## Reading text
# Workout Routine for a Girl



## vrstywrestler (May 17, 2005)

Hi again,
Lot of posts in a short time...anyways.

My wife wants to start working out with me.  She is 20 and about 5'2.  She is thin, but wants to tone her muscles and get very toned abs.  I know nothing about female workout routines.  Can someone help me set one up for her.  We work out at home and have some dumbells and barbells and basic bench. Thanks to whoever helps!

-Aaron


----------



## Todd_ (May 17, 2005)

send me a pic of her and I can evaluate


----------



## vrstywrestler (May 17, 2005)

ur funny!


----------



## BiggerNstronger (May 17, 2005)

Keep it simple, dont work the same bodypart more than once every 3 or 4 days, get a good diet/eating program.   It would work for a guy OR a girl with limited experience/equipment.


----------



## Doublebase (May 18, 2005)

Pilates


----------



## b_reed23 (May 18, 2005)

she can do the same workout that you do....things aren't different for male/female when it comes to weight lifting


----------



## Arnold (May 18, 2005)

vrstywrestler said:
			
		

> Hi again,
> Lot of posts in a short time...anyways.
> 
> My wife wants to start working out with me.  She is 20 and about 5'2.  She is thin, but wants to tone her muscles and get very toned abs.  I know nothing about female workout routines.  Can someone help me set one up for her.  We work out at home and have some dumbells and barbells and basic bench. Thanks to whoever helps!
> ...



Has she ever worked out before? 

How long have you been working out?


----------



## vrstywrestler (May 18, 2005)

she did some aerobics in high school and went to the gym for about a year.  That was about two years ago.

I have been weight training for about 7 years.  I haven't in the last year or so.  I used to wrestle and always weight training for cutting weight.  Now i want to lift for size!


----------



## WATTS (May 18, 2005)

ya try to keep it simple, and focus on diet as well as weights/cardio.

## Extracted entries
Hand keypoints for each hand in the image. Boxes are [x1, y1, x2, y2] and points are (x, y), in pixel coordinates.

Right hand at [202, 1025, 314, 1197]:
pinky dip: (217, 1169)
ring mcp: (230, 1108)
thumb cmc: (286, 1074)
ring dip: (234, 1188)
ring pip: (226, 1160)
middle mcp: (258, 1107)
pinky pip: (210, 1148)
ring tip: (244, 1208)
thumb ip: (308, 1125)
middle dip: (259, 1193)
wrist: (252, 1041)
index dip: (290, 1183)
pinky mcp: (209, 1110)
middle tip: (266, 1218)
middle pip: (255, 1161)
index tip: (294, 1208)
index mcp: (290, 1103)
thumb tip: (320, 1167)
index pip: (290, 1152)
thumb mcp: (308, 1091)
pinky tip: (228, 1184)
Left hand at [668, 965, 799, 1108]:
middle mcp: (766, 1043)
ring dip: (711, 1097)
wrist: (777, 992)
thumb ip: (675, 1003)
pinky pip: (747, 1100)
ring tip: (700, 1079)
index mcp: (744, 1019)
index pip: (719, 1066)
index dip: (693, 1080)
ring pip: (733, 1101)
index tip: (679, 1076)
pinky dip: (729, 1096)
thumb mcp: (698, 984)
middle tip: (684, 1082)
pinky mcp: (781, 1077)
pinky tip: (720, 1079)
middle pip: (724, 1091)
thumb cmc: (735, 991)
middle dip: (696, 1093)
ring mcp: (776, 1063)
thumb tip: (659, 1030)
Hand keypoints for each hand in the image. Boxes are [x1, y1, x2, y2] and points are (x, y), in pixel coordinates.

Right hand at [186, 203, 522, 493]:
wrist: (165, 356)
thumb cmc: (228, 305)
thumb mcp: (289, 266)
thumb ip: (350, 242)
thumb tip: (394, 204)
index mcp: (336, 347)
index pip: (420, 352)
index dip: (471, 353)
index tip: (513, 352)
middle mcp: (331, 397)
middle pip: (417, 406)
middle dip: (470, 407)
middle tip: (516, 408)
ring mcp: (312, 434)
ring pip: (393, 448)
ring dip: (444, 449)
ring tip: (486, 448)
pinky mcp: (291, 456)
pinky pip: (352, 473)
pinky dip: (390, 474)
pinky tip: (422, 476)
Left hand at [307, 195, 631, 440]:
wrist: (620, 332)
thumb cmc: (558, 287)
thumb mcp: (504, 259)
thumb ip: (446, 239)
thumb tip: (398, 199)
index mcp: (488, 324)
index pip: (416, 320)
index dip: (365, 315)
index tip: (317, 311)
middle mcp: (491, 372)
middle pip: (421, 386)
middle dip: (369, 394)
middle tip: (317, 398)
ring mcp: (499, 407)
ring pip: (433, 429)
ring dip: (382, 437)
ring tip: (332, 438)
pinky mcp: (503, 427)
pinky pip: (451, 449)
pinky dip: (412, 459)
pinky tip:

## Work request
Reproduce the entire workout routine thread verbatim. The records have nothing to do with what is asked here.

## Solution for this exercise
# Workout Routine for a Girl



## vrstywrestler (May 17, 2005)

Hi again,
Lot of posts in a short time...anyways.

My wife wants to start working out with me.  She is 20 and about 5'2.  She is thin, but wants to tone her muscles and get very toned abs.  I know nothing about female workout routines.  Can someone help me set one up for her.  We work out at home and have some dumbells and barbells and basic bench. Thanks to whoever helps!

-Aaron


----------



## Todd_ (May 17, 2005)

send me a pic of her and I can evaluate


----------



## vrstywrestler (May 17, 2005)

ur funny!


----------



## BiggerNstronger (May 17, 2005)

Keep it simple, dont work the same bodypart more than once every 3 or 4 days, get a good diet/eating program.   It would work for a guy OR a girl with limited experience/equipment.


----------



## Doublebase (May 18, 2005)

Pilates


----------



## b_reed23 (May 18, 2005)

she can do the same workout that you do....things aren't different for male/female when it comes to weight lifting


----------



## Arnold (May 18, 2005)

vrstywrestler said:
			
		

> Hi again,
> Lot of posts in a short time...anyways.
> 
> My wife wants to start working out with me.  She is 20 and about 5'2.  She is thin, but wants to tone her muscles and get very toned abs.  I know nothing about female workout routines.  Can someone help me set one up for her.  We work out at home and have some dumbells and barbells and basic bench. Thanks to whoever helps!
> ...



Has she ever worked out before? 

How long have you been working out?


----------



## vrstywrestler (May 18, 2005)

she did some aerobics in high school and went to the gym for about a year.  That was about two years ago.

I have been weight training for about 7 years.  I haven't in the last year or so.  I used to wrestle and always weight training for cutting weight.  Now i want to lift for size!


----------



## WATTS (May 18, 2005)

ya try to keep it simple, and focus on diet as well as weights/cardio.